--- DATASET RECORDS Enclosed Below ---
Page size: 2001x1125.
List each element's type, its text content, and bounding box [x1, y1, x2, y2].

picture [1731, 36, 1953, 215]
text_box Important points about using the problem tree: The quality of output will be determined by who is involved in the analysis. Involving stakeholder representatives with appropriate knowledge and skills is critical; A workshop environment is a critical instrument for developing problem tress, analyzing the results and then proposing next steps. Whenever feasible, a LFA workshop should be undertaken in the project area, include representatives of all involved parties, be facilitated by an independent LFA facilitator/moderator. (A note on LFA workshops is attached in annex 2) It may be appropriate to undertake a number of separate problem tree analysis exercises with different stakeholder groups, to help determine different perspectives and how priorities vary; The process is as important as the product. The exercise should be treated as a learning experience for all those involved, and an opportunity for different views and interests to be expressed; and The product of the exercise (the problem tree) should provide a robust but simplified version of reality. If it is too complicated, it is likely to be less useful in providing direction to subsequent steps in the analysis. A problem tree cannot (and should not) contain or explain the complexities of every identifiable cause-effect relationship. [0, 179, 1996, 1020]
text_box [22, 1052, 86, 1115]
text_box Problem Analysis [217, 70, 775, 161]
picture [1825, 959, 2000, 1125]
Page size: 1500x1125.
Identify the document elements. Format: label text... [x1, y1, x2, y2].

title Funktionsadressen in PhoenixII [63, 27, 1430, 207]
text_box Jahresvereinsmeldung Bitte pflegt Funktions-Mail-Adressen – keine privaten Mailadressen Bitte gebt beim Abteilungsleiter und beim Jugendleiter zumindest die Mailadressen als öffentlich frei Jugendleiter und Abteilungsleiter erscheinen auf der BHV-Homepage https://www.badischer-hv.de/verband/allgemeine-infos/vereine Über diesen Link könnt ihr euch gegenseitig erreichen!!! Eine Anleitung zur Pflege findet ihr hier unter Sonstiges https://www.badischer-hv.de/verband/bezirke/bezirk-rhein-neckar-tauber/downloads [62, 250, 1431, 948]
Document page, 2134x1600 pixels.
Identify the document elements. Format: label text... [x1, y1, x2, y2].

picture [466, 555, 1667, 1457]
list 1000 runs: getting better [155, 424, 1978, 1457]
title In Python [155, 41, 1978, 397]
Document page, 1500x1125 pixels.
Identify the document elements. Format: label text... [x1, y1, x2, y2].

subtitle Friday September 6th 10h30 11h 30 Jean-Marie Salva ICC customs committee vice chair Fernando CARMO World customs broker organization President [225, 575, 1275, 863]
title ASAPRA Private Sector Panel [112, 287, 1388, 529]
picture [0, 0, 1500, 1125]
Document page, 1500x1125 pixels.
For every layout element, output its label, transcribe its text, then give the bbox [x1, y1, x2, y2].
--- End of Enclosed DATASET RECORDS ---
— DESCRIPTION OF THE TASK —
Take each record above and return it verbatim.

— SOLVED EXERCISE —
Page size: 2001x1125.
List each element's type, its text content, and bounding box [x1, y1, x2, y2].

picture [1731, 36, 1953, 215]
text_box Important points about using the problem tree: The quality of output will be determined by who is involved in the analysis. Involving stakeholder representatives with appropriate knowledge and skills is critical; A workshop environment is a critical instrument for developing problem tress, analyzing the results and then proposing next steps. Whenever feasible, a LFA workshop should be undertaken in the project area, include representatives of all involved parties, be facilitated by an independent LFA facilitator/moderator. (A note on LFA workshops is attached in annex 2) It may be appropriate to undertake a number of separate problem tree analysis exercises with different stakeholder groups, to help determine different perspectives and how priorities vary; The process is as important as the product. The exercise should be treated as a learning experience for all those involved, and an opportunity for different views and interests to be expressed; and The product of the exercise (the problem tree) should provide a robust but simplified version of reality. If it is too complicated, it is likely to be less useful in providing direction to subsequent steps in the analysis. A problem tree cannot (and should not) contain or explain the complexities of every identifiable cause-effect relationship. [0, 179, 1996, 1020]
text_box [22, 1052, 86, 1115]
text_box Problem Analysis [217, 70, 775, 161]
picture [1825, 959, 2000, 1125]
Page size: 1500x1125.
Identify the document elements. Format: label text... [x1, y1, x2, y2].

title Funktionsadressen in PhoenixII [63, 27, 1430, 207]
text_box Jahresvereinsmeldung Bitte pflegt Funktions-Mail-Adressen – keine privaten Mailadressen Bitte gebt beim Abteilungsleiter und beim Jugendleiter zumindest die Mailadressen als öffentlich frei Jugendleiter und Abteilungsleiter erscheinen auf der BHV-Homepage https://www.badischer-hv.de/verband/allgemeine-infos/vereine Über diesen Link könnt ihr euch gegenseitig erreichen!!! Eine Anleitung zur Pflege findet ihr hier unter Sonstiges https://www.badischer-hv.de/verband/bezirke/bezirk-rhein-neckar-tauber/downloads [62, 250, 1431, 948]
Document page, 2134x1600 pixels.
Identify the document elements. Format: label text... [x1, y1, x2, y2].

picture [466, 555, 1667, 1457]
list 1000 runs: getting better [155, 424, 1978, 1457]
title In Python [155, 41, 1978, 397]
Document page, 1500x1125 pixels.
Identify the document elements. Format: label text... [x1, y1, x2, y2].

subtitle Friday September 6th 10h30 11h 30 Jean-Marie Salva ICC customs committee vice chair Fernando CARMO World customs broker organization President [225, 575, 1275, 863]
title ASAPRA Private Sector Panel [112, 287, 1388, 529]
picture [0, 0, 1500, 1125]
Document page, 1500x1125 pixels.
For every layout element, output its label, transcribe its text, then give the bbox [x1, y1, x2, y2].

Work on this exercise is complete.